------ Passage for review
Cleric gives such a flexible spell list that the prestige class enables a lot of ability to change your style of play from day to day, or even during the day. The fact you can still spontaneously convert spells to cure is useful, and having double the spell slots to prepare things means that while you could prepare the same number of spells a normal mage would, you can leave the others free to prep them later. Very much a swiss-army knife.

Wizard likewise gives you access to a very vast spell list, and more importantly the ability to scribe scrolls, which you can do for a lot more flexibility and utility during downtime. Additionally, because you can leave slots open to prepare later, so long as you have a few minutes, you can pull up something useful. Bonus points for the Wizard for Arcane Discovery: Fast Study, which means so long as you have a minute, you can prepare something. I also do not see why this does not affect your prep time for your divine class, as well. It does require you to take 5 levels in wizard first, though which either means you play straight wizard for 5, then go cleric 3 and delay start of mystic theurge a little (but also getting you access to 3rd level arcane spells at normal speed), or picking it up by continuing in wizard after taking mystic theurge levels.
------------
**Assigned task**. Reproduce word for word everything in the passage on cleric and wizard spellcasting from "Wizard likewise gives" down to "mystic theurge levels.".
------ Extracted material
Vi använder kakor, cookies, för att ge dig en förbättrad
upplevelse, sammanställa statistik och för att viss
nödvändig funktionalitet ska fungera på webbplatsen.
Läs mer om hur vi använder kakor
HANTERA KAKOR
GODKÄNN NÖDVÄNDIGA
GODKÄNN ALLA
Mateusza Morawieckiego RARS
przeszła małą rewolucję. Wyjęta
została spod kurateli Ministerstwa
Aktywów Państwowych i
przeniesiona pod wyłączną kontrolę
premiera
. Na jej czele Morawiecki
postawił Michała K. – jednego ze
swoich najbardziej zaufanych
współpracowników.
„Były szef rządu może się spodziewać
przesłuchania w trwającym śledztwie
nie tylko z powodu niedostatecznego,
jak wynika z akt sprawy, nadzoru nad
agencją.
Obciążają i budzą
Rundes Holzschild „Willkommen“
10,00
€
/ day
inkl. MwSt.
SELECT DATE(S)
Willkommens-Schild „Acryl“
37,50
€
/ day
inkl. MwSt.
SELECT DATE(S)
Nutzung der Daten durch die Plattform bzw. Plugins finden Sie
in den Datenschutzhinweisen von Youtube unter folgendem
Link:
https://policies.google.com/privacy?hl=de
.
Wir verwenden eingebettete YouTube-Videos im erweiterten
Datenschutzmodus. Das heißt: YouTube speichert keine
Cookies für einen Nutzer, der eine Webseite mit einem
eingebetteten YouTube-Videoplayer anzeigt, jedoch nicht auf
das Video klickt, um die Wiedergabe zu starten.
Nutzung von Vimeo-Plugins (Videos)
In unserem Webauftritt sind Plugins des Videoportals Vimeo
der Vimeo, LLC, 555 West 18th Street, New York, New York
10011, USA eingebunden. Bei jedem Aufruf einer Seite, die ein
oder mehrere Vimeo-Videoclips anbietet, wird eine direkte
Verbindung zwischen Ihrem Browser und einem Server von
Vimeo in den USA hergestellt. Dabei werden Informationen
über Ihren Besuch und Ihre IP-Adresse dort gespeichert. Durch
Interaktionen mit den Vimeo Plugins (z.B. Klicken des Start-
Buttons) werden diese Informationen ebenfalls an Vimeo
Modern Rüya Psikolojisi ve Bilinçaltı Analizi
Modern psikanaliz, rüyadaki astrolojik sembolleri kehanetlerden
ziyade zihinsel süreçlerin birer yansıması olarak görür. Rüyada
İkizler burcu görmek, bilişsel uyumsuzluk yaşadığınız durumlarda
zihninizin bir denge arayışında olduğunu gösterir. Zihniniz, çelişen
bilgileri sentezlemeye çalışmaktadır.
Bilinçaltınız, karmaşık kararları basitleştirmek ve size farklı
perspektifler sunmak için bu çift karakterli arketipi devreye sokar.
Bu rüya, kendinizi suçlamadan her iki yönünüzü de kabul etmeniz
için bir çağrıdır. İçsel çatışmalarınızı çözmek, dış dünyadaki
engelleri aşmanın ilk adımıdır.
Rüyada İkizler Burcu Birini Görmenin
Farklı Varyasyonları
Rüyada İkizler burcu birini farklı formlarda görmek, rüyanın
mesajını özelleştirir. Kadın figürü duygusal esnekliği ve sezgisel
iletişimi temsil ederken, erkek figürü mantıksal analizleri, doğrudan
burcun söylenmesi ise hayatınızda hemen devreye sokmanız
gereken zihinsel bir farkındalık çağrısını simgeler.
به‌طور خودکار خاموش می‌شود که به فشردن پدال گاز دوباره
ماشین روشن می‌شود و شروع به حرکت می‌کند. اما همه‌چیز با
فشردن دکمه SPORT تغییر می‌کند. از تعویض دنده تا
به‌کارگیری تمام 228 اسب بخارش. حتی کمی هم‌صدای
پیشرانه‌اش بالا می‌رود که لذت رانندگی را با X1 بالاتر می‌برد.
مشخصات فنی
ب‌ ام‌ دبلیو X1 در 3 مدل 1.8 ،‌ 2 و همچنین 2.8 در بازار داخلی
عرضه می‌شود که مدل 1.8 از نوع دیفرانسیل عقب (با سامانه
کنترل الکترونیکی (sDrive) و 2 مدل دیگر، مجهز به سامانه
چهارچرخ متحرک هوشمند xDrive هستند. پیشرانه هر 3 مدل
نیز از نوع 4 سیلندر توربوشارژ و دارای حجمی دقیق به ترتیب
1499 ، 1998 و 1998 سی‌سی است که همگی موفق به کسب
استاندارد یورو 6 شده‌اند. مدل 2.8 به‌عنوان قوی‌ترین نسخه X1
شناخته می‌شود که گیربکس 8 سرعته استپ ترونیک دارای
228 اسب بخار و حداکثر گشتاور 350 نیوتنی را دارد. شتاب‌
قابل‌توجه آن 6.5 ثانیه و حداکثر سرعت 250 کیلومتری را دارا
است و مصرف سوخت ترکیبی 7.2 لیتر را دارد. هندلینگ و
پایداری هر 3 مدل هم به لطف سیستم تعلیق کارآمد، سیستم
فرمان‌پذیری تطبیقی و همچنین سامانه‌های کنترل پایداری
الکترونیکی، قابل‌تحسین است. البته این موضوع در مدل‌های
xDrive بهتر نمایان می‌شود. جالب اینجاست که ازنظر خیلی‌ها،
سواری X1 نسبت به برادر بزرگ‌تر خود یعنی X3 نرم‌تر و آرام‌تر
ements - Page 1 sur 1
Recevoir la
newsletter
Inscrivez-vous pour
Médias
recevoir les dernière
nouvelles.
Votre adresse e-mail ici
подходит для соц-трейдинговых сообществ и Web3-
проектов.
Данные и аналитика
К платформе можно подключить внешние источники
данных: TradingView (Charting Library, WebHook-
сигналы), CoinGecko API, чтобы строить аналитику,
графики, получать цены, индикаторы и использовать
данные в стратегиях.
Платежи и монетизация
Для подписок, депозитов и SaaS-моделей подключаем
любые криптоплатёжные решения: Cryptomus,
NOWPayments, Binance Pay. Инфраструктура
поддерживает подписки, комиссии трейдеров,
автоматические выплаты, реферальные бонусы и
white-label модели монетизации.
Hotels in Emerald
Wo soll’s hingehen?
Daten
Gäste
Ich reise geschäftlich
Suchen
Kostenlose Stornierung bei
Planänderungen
------------
**Final answer**.
Wizard likewise gives you access to a very vast spell list, and more importantly the ability to scribe scrolls, which you can do for a lot more flexibility and utility during downtime. Additionally, because you can leave slots open to prepare later, so long as you have a few minutes, you can pull up something useful. Bonus points for the Wizard for Arcane Discovery: Fast Study, which means so long as you have a minute, you can prepare something. I also do not see why this does not affect your prep time for your divine class, as well. It does require you to take 5 levels in wizard first, though which either means you play straight wizard for 5, then go cleric 3 and delay start of mystic theurge a little (but also getting you access to 3rd level arcane spells at normal speed), or picking it up by continuing in wizard after taking mystic theurge levels.